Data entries
::::::::::

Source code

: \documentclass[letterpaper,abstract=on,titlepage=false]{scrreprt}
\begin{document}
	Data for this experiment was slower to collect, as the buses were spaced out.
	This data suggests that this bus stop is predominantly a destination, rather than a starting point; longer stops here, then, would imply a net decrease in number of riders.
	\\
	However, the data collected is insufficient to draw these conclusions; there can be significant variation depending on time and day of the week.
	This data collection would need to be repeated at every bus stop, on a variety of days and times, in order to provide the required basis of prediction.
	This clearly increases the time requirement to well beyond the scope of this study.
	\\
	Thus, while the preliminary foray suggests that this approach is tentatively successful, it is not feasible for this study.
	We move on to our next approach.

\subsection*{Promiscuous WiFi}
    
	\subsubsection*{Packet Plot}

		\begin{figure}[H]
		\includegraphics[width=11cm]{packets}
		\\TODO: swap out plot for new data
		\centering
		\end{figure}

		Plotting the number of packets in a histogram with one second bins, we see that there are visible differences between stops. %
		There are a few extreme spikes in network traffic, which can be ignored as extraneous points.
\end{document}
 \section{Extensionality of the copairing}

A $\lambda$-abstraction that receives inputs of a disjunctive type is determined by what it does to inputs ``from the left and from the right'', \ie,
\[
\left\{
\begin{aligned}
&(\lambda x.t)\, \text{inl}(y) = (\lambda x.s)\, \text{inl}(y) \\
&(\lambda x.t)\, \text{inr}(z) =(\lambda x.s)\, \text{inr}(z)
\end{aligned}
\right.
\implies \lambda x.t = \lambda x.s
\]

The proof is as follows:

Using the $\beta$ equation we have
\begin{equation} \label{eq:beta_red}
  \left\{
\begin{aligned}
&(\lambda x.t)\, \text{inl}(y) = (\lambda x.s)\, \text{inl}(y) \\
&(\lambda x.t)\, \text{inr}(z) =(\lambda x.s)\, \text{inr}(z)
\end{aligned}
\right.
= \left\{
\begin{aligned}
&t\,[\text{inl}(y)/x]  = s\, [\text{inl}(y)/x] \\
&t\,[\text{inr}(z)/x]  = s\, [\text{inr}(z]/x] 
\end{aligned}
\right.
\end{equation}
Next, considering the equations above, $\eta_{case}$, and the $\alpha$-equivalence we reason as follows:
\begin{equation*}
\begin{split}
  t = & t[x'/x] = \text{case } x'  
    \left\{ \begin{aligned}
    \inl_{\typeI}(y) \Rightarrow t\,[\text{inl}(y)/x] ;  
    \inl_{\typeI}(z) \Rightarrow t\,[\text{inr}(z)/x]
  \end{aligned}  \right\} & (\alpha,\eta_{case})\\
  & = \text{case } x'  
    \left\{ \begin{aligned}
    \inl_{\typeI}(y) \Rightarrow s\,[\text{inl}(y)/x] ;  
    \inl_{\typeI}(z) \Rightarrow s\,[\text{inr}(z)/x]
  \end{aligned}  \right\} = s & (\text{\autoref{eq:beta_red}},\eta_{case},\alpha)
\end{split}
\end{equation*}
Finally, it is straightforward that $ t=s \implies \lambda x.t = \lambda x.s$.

::::::::::

* _To do_
Word for word, give back all of the records.

* _Completed exercise_
Source code

: \documentclass[letterpaper,abstract=on,titlepage=false]{scrreprt}
\begin{document}
	Data for this experiment was slower to collect, as the buses were spaced out.
	This data suggests that this bus stop is predominantly a destination, rather than a starting point; longer stops here, then, would imply a net decrease in number of riders.
	\\
	However, the data collected is insufficient to draw these conclusions; there can be significant variation depending on time and day of the week.
	This data collection would need to be repeated at every bus stop, on a variety of days and times, in order to provide the required basis of prediction.
	This clearly increases the time requirement to well beyond the scope of this study.
	\\
	Thus, while the preliminary foray suggests that this approach is tentatively successful, it is not feasible for this study.
	We move on to our next approach.

\subsection*{Promiscuous WiFi}
    
	\subsubsection*{Packet Plot}

		\begin{figure}[H]
		\includegraphics[width=11cm]{packets}
		\\TODO: swap out plot for new data
		\centering
		\end{figure}

		Plotting the number of packets in a histogram with one second bins, we see that there are visible differences between stops. %
		There are a few extreme spikes in network traffic, which can be ignored as extraneous points.
\end{document}
 \section{Extensionality of the copairing}

A $\lambda$-abstraction that receives inputs of a disjunctive type is determined by what it does to inputs ``from the left and from the right'', \ie,
\[
\left\{
\begin{aligned}
&(\lambda x.t)\, \text{inl}(y) = (\lambda x.s)\, \text{inl}(y) \\
&(\lambda x.t)\, \text{inr}(z) =(\lambda x.s)\, \text{inr}(z)
\end{aligned}
\right.
\implies \lambda x.t = \lambda x.s
\]

The proof is as follows:

Using the $\beta$ equation we have
\begin{equation} \label{eq:beta_red}
  \left\{
\begin{aligned}
&(\lambda x.t)\, \text{inl}(y) = (\lambda x.s)\, \text{inl}(y) \\
&(\lambda x.t)\, \text{inr}(z) =(\lambda x.s)\, \text{inr}(z)
\end{aligned}
\right.
= \left\{
\begin{aligned}
&t\,[\text{inl}(y)/x]  = s\, [\text{inl}(y)/x] \\
&t\,[\text{inr}(z)/x]  = s\, [\text{inr}(z]/x] 
\end{aligned}
\right.
\end{equation}
Next, considering the equations above, $\eta_{case}$, and the $\alpha$-equivalence we reason as follows:
\begin{equation*}
\begin{split}
  t = & t[x'/x] = \text{case } x'  
    \left\{ \begin{aligned}
    \inl_{\typeI}(y) \Rightarrow t\,[\text{inl}(y)/x] ;  
    \inl_{\typeI}(z) \Rightarrow t\,[\text{inr}(z)/x]
  \end{aligned}  \right\} & (\alpha,\eta_{case})\\
  & = \text{case } x'  
    \left\{ \begin{aligned}
    \inl_{\typeI}(y) \Rightarrow s\,[\text{inl}(y)/x] ;  
    \inl_{\typeI}(z) \Rightarrow s\,[\text{inr}(z)/x]
  \end{aligned}  \right\} = s & (\text{\autoref{eq:beta_red}},\eta_{case},\alpha)
\end{split}
\end{equation*}
Finally, it is straightforward that $ t=s \implies \lambda x.t = \lambda x.s$.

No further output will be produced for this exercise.